Beijing: China's first unmanned space module, the Tiangong-1, is now capable of accommodating astronauts, and it may be possible for China to carry out its first manned space docking mission this year, a top space engineer said Thursday.
China will launch its manned Shenzhou-9 spacecraft between June and August this year, and conduct a space docking mission with the orbiting Tiangong-1 space lab module, Qi Faren, a member of the Chinese People's Political Consultative Conference (CPPCC), the country's top political advisory body, told Xinhua.
Qi is the former chief designer of the Shenzhou spaceships series.
Chinese space engineers had previously planned to let one more unmanned docking by Shenzhou-9. The Shenzhou-10 spacecraft was scheduled to make the first manned space docking mission.
Qi said the previous unmanned docking between the Shenzhou-8 and the Tiangong-1 was "much better than what we had anticipated".
"Therefore, we decided to put forward the manned docking mission with the Shenzhou-9 ahead of schedule," he said.
He said tests showed that the environment and food reserves inside the Tiangong-I space lab module would be able to sustain one astronaut living and working there for 60 days, or two astronauts for 30 days.

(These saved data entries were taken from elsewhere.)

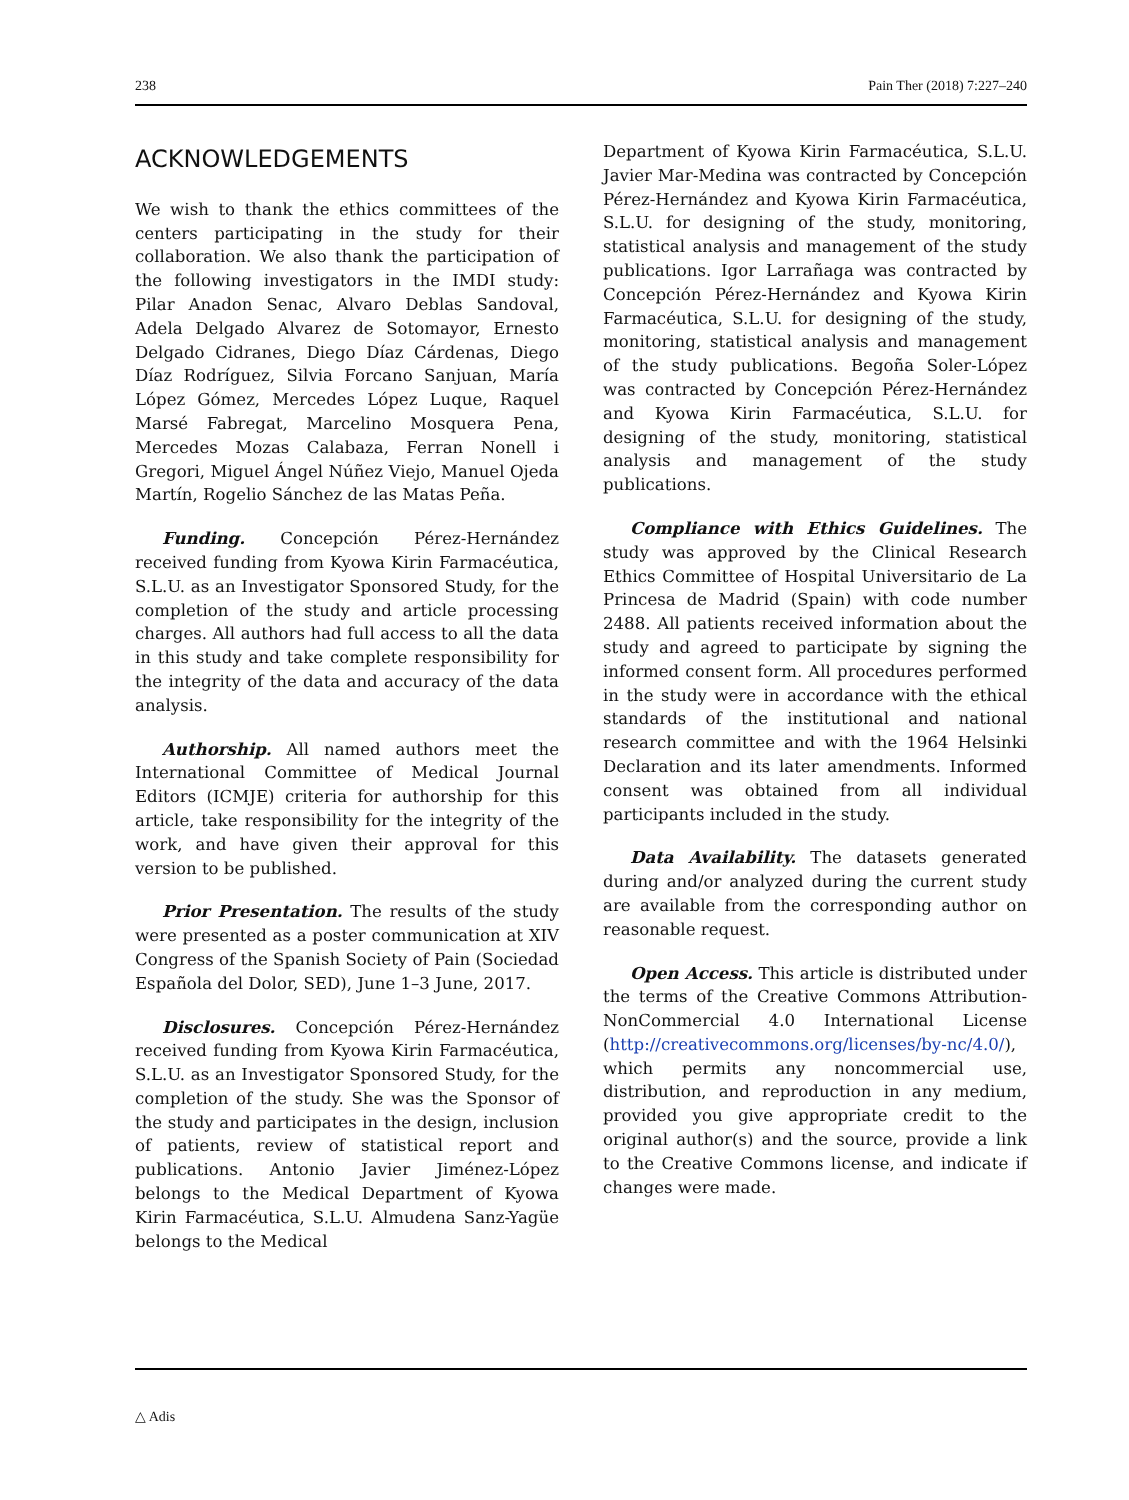238 Pain Ther (2018) 7:227–240
ACKNOWLEDGEMENTS
We wish to thank the ethics committees of the centers participating in the study for their collaboration. We also thank the participation of the following investigators in the IMDI study: Pilar Anadon Senac, Alvaro Deblas Sandoval, Adela Delgado Alvarez de Sotomayor, Ernesto Delgado Cidranes, Diego Díaz Cárdenas, Diego Díaz Rodríguez, Silvia Forcano Sanjuan, María López Gómez, Mercedes López Luque, Raquel Marsé Fabregat, Marcelino Mosquera Pena, Mercedes Mozas Calabaza, Ferran Nonell i Gregori, Miguel Ángel Núñez Viejo, Manuel Ojeda Martín, Rogelio Sánchez de las Matas Peña.
Funding. Concepción Pérez-Hernández received funding from Kyowa Kirin Farmacéutica, S.L.U. as an Investigator Sponsored Study, for the completion of the study and article processing charges. All authors had full access to all the data in this study and take complete responsibility for the integrity of the data and accuracy of the data analysis.
Authorship. All named authors meet the International Committee of Medical Journal Editors (ICMJE) criteria for authorship for this article, take responsibility for the integrity of the work, and have given their approval for this version to be published.
Prior Presentation. The results of the study were presented as a poster communication at XIV Congress of the Spanish Society of Pain (Sociedad Española del Dolor, SED), June 1–3 June, 2017.
Disclosures. Concepción Pérez-Hernández received funding from Kyowa Kirin Farmacéutica, S.L.U. as an Investigator Sponsored Study, for the completion of the study. She was the Sponsor of the study and participates in the design, inclusion of patients, review of statistical report and publications. Antonio Javier Jiménez-López belongs to the Medical Department of Kyowa Kirin Farmacéutica, S.L.U. Almudena Sanz-Yagüe belongs to the Medical
Department of Kyowa Kirin Farmacéutica, S.L.U. Javier Mar-Medina was contracted by Concepción Pérez-Hernández and Kyowa Kirin Farmacéutica, S.L.U. for designing of the study, monitoring, statistical analysis and management of the study publications. Igor Larrañaga was contracted by Concepción Pérez-Hernández and Kyowa Kirin Farmacéutica, S.L.U. for designing of the study, monitoring, statistical analysis and management of the study publications. Begoña Soler-López was contracted by Concepción Pérez-Hernández and Kyowa Kirin Farmacéutica, S.L.U. for designing of the study, monitoring, statistical analysis and management of the study publications.
Compliance with Ethics Guidelines. The study was approved by the Clinical Research Ethics Committee of Hospital Universitario de La Princesa de Madrid (Spain) with code number 2488. All patients received information about the study and agreed to participate by signing the informed consent form. All procedures performed in the study were in accordance with the ethical standards of the institutional and national research committee and with the 1964 Helsinki Declaration and its later amendments. Informed consent was obtained from all individual participants included in the study.
Data Availability. The datasets generated during and/or analyzed during the current study are available from the corresponding author on reasonable request.
Open Access. This article is distributed under the terms of the Creative Commons Attribution-NonCommercial 4.0 International License (http://creativecommons.org/licenses/by-nc/4.0/), which permits any noncommercial use, distribution, and reproduction in any medium, provided you give appropriate credit to the original author(s) and the source, provide a link to the Creative Commons license, and indicate if changes were made.
△ Adis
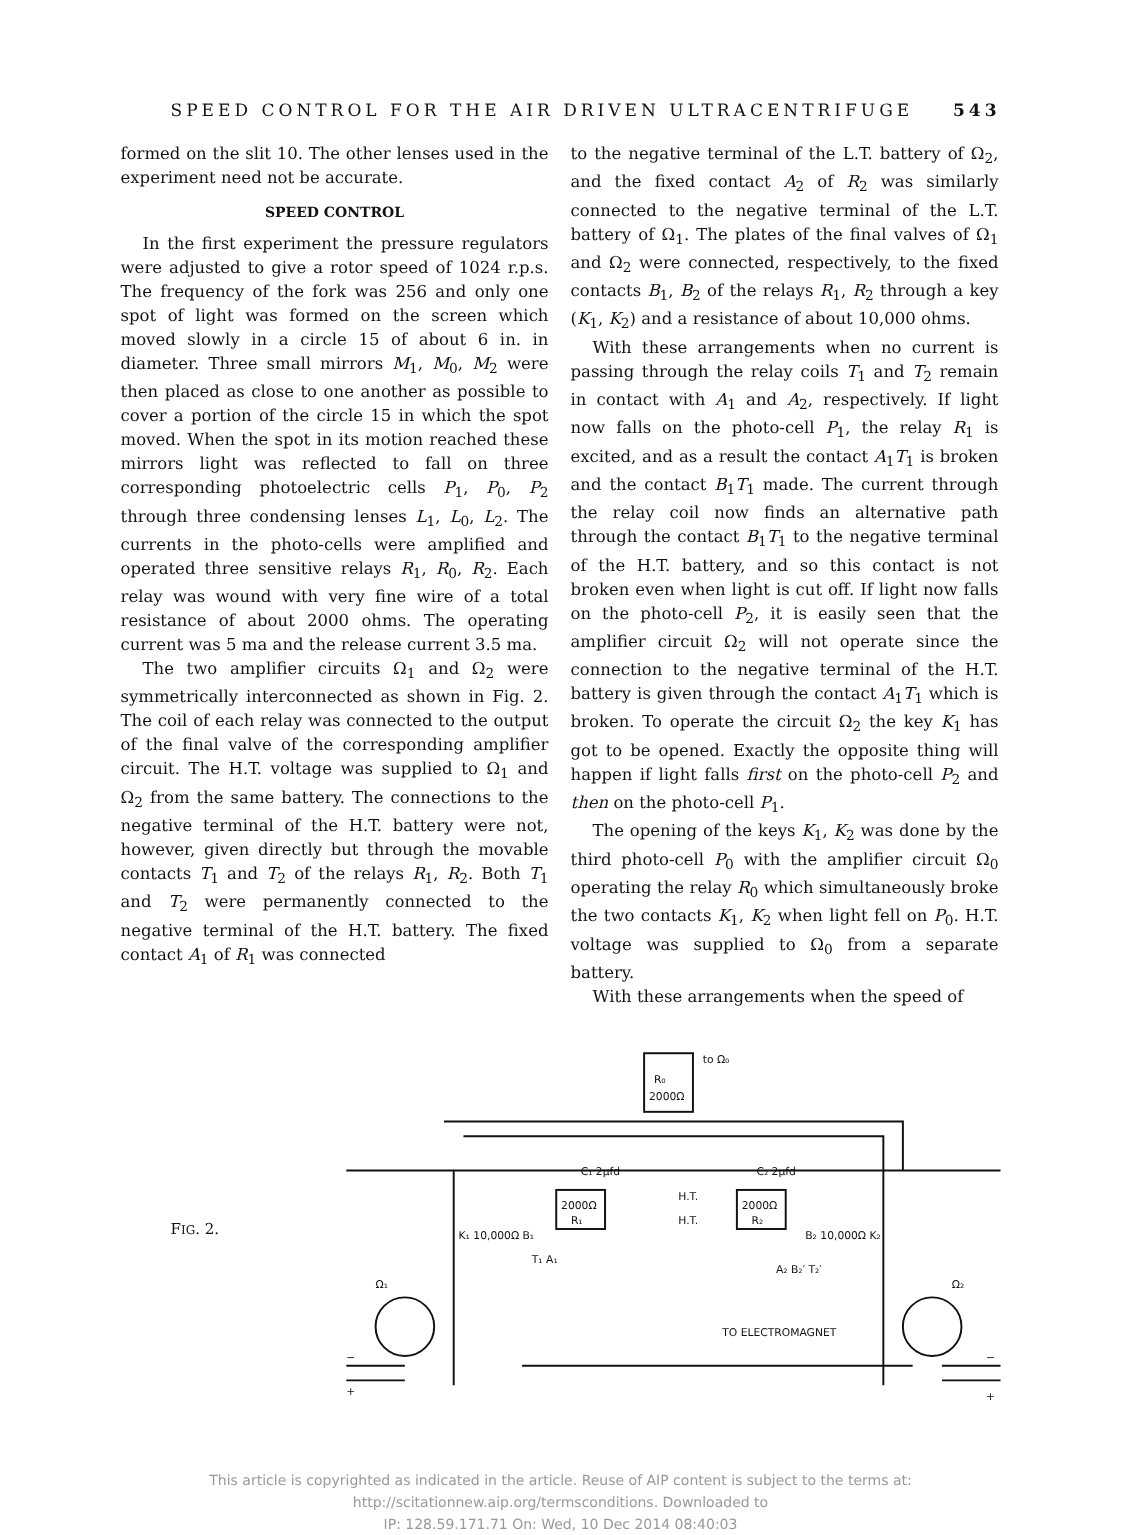SPEED CONTROL FOR THE AIR DRIVEN ULTRACENTRIFUGE 543
formed on the slit 10. The other lenses used in the experiment need not be accurate.
SPEED CONTROL
In the first experiment the pressure regulators were adjusted to give a rotor speed of 1024 r.p.s. The frequency of the fork was 256 and only one spot of light was formed on the screen which moved slowly in a circle 15 of about 6 in. in diameter. Three small mirrors M<sub>1</sub>, M<sub>0</sub>, M<sub>2</sub> were then placed as close to one another as possible to cover a portion of the circle 15 in which the spot moved. When the spot in its motion reached these mirrors light was reflected to fall on three corresponding photoelectric cells P<sub>1</sub>, P<sub>0</sub>, P<sub>2</sub> through three condensing lenses L<sub>1</sub>, L<sub>0</sub>, L<sub>2</sub>. The currents in the photo-cells were amplified and operated three sensitive relays R<sub>1</sub>, R<sub>0</sub>, R<sub>2</sub>. Each relay was wound with very fine wire of a total resistance of about 2000 ohms. The operating current was 5 ma and the release current 3.5 ma.
The two amplifier circuits Ω<sub>1</sub> and Ω<sub>2</sub> were symmetrically interconnected as shown in Fig. 2. The coil of each relay was connected to the output of the final valve of the corresponding amplifier circuit. The H.T. voltage was supplied to Ω<sub>1</sub> and Ω<sub>2</sub> from the same battery. The connections to the negative terminal of the H.T. battery were not, however, given directly but through the movable contacts T<sub>1</sub> and T<sub>2</sub> of the relays R<sub>1</sub>, R<sub>2</sub>. Both T<sub>1</sub> and T<sub>2</sub> were permanently connected to the negative terminal of the H.T. battery. The fixed contact A<sub>1</sub> of R<sub>1</sub> was connected
to the negative terminal of the L.T. battery of Ω<sub>2</sub>, and the fixed contact A<sub>2</sub> of R<sub>2</sub> was similarly connected to the negative terminal of the L.T. battery of Ω<sub>1</sub>. The plates of the final valves of Ω<sub>1</sub> and Ω<sub>2</sub> were connected, respectively, to the fixed contacts B<sub>1</sub>, B<sub>2</sub> of the relays R<sub>1</sub>, R<sub>2</sub> through a key (K<sub>1</sub>, K<sub>2</sub>) and a resistance of about 10,000 ohms.
With these arrangements when no current is passing through the relay coils T<sub>1</sub> and T<sub>2</sub> remain in contact with A<sub>1</sub> and A<sub>2</sub>, respectively. If light now falls on the photo-cell P<sub>1</sub>, the relay R<sub>1</sub> is excited, and as a result the contact A<sub>1</sub>T<sub>1</sub> is broken and the contact B<sub>1</sub>T<sub>1</sub> made. The current through the relay coil now finds an alternative path through the contact B<sub>1</sub>T<sub>1</sub> to the negative terminal of the H.T. battery, and so this contact is not broken even when light is cut off. If light now falls on the photo-cell P<sub>2</sub>, it is easily seen that the amplifier circuit Ω<sub>2</sub> will not operate since the connection to the negative terminal of the H.T. battery is given through the contact A<sub>1</sub>T<sub>1</sub> which is broken. To operate the circuit Ω<sub>2</sub> the key K<sub>1</sub> has got to be opened. Exactly the opposite thing will happen if light falls first on the photo-cell P<sub>2</sub> and then on the photo-cell P<sub>1</sub>.
The opening of the keys K<sub>1</sub>, K<sub>2</sub> was done by the third photo-cell P<sub>0</sub> with the amplifier circuit Ω<sub>0</sub> operating the relay R<sub>0</sub> which simultaneously broke the two contacts K<sub>1</sub>, K<sub>2</sub> when light fell on P<sub>0</sub>. H.T. voltage was supplied to Ω<sub>0</sub> from a separate battery.
With these arrangements when the speed of
FIG. 2.
R₀
2000Ω
to Ω₀
2000Ω
R₁
2000Ω
R₂
C₁ 2μfd
C₂ 2μfd
H.T.
H.T.
K₁ 10,000Ω B₁
B₂ 10,000Ω K₂
T₁ A₁
A₂ B₂′ T₂′
Ω₁
Ω₂
TO ELECTROMAGNET
−
+
−
+
This article is copyrighted as indicated in the article. Reuse of AIP content is subject to the terms at: http://scitationnew.aip.org/termsconditions. Downloaded to
IP: 128.59.171.71 On: Wed, 10 Dec 2014 08:40:03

Three astronauts have been picked for the manned docking, and they have already completed training.
He said one of the three Shenzhou-9 crew members will not board the Tiangong-1 but remain inside the spacecraft as a precautionary measure in case of emergency.
The 8.5-tonne Tiangong-1 is orbiting 400 km above the Earth's surface. Launched in September last year, the Tiangong-1 completed the country's first-ever space docking with the unmanned Shenzhou-8 spacecraft in November.